John: First, I want to distinguish the issues. I’m focusing on the evidence for how texts were manually transmitted in the first two centuries. It’s another issue as to how much doctrinal variety there was, and yet another as to whether this or that type of Christianity was initially dominant in this or that location. On the last question (which was really the “sharp end” of Bauer’s work), see esp. Michel Desjardins, “Bauer and Beyond: On Recent Scholarly Discussions of Hairesis in the Early Christian Era,” The Second Century 8 (1991): 65-82; and Thomas A. Robinson, The Bauer Thesis Examined: The Geography of Heresy in the Early Christian Church (Lewiston: The Edwin Mellen Press, 1988). Robinson did a pretty effective demolition. About all that is left of Bauer’s claims is that early Christianity was a diversity. But we knew that!

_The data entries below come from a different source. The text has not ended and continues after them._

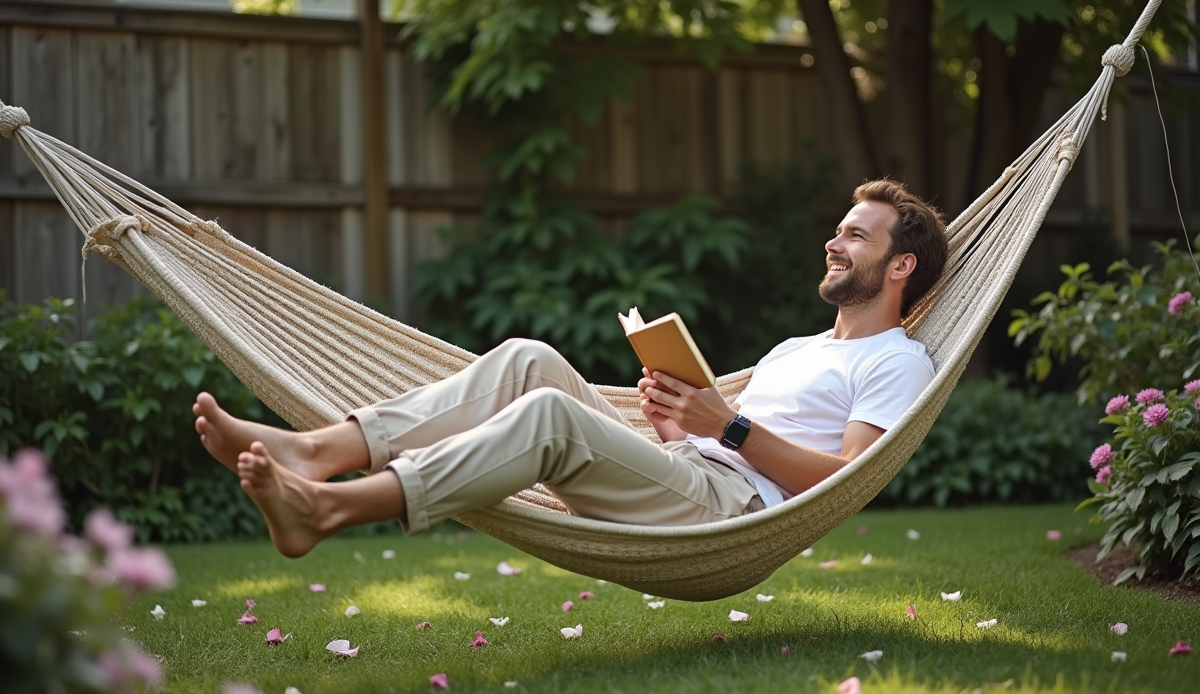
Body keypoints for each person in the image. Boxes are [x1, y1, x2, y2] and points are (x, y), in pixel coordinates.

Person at [193, 179, 947, 559]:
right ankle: (317, 450)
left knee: (549, 418)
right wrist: (678, 422)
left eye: (855, 235)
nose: (833, 242)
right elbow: (721, 437)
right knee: (529, 359)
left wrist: (730, 425)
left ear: (900, 264)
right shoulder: (797, 349)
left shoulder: (898, 361)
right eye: (838, 230)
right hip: (688, 475)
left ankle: (327, 509)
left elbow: (845, 477)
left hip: (731, 514)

Aside from specifically Bauer, suppose we consider the surely relevant overall picture, our own master list, of the many varying, different texts that were read, and considered to be Godly, by the many various elements of the Israeli, Palistinian, Jewish and Christian communities, c. 100 BC to 200 ACE.
There we suddenly see a startling variability.
Diversity in early Christianity isn’t the issue. The issue is how certain texts were copied/transmitted in early Christianity. Focus!!